From the article linked above, another lexicon used is the Loughran-McDonald lexicon, which is often applied to financial documents. It categorizes words as negative, positive, litigious, uncertain, constraining, and superfluous. From the visualization, we see that negative and positive sentiments are the highest in the dataset, which makes sense because this is a mental health dataset.
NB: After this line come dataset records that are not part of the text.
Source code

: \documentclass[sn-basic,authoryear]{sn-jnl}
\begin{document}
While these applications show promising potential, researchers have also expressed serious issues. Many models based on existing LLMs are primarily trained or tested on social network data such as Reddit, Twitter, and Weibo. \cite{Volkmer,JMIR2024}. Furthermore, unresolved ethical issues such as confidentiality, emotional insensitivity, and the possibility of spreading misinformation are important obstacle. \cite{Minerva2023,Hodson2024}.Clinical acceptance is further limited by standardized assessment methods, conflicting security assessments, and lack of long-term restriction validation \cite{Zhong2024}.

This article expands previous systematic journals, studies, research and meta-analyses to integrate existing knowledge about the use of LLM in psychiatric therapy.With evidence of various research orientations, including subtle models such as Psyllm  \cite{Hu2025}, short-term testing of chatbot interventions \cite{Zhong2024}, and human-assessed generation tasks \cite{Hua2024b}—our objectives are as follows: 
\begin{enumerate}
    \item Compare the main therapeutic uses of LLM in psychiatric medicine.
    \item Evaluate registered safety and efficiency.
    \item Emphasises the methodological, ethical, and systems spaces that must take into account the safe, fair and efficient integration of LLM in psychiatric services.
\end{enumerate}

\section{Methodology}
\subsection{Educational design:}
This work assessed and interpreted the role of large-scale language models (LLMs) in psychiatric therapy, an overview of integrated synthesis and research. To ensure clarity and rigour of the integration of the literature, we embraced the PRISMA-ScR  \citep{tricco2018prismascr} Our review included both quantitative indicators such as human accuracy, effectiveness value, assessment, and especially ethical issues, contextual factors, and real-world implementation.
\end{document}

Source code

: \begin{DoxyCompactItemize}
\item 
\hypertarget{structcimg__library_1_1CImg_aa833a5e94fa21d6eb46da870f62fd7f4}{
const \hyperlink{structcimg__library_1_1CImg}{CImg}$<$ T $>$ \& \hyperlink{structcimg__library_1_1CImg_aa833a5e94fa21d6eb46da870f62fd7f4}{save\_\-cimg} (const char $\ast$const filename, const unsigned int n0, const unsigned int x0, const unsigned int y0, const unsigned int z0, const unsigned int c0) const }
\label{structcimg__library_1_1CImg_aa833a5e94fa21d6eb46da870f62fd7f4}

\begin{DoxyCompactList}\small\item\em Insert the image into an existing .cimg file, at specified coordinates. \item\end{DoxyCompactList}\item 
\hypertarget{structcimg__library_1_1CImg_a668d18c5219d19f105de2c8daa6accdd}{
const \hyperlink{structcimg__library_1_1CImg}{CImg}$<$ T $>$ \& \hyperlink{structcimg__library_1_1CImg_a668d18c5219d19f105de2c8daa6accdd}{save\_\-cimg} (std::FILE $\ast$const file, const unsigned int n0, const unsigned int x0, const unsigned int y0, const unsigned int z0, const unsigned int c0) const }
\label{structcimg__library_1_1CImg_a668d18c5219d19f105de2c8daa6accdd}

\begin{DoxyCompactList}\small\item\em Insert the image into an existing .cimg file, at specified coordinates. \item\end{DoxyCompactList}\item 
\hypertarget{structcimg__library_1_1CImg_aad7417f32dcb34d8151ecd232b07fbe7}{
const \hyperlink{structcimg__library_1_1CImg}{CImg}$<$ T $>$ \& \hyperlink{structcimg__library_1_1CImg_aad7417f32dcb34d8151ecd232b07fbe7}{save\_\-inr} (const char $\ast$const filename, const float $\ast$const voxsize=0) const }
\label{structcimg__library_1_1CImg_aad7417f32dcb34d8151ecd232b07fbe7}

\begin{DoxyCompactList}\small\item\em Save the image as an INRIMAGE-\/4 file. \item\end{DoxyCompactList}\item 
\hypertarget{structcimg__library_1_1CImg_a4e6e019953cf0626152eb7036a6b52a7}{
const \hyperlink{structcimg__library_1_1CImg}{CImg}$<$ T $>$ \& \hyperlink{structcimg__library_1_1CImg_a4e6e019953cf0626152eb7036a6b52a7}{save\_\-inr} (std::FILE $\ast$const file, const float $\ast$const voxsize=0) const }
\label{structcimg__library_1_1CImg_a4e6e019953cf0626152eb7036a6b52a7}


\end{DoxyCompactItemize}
loughran1 <- tidy_mental_health%>%
  right_join(get_sentiments("loughran")) %>%
  filter(!is.na(sentiment)) %>%
  count(sentiment, sort = TRUE)
## Joining with `by = join_by(word)`
## Warning in right_join(., get_sentiments("loughran")): Detected an unexpected many-to-many relationship between `x` and `y`.
## ℹ Row 1650 of `x` matches multiple rows in `y`.
## ℹ Row 2239 of `y` matches multiple rows in `x`.
## ℹ If a many-to-many relationship is expected, set `relationship =
##   "many-to-many"` to silence this warning.
# Visualization of the sentiment counts
loughran1 %>%
  ggplot(aes(x = sentiment, y = n, fill = sentiment)) +
  geom_bar(stat = "identity") +
  labs(title = "Sentiment Analysis using Loughran-McDonald Lexicon",
       x = "Sentiment",
       y = "Count") +
  theme_minimal()

In conclusion, we use lexicons to make sense of text data, which can be qualitative in nature. Lexicons enable us to perform further analysis and describe the text data in a structured way, allowing for insights that can inform decision-making and understanding in various contexts.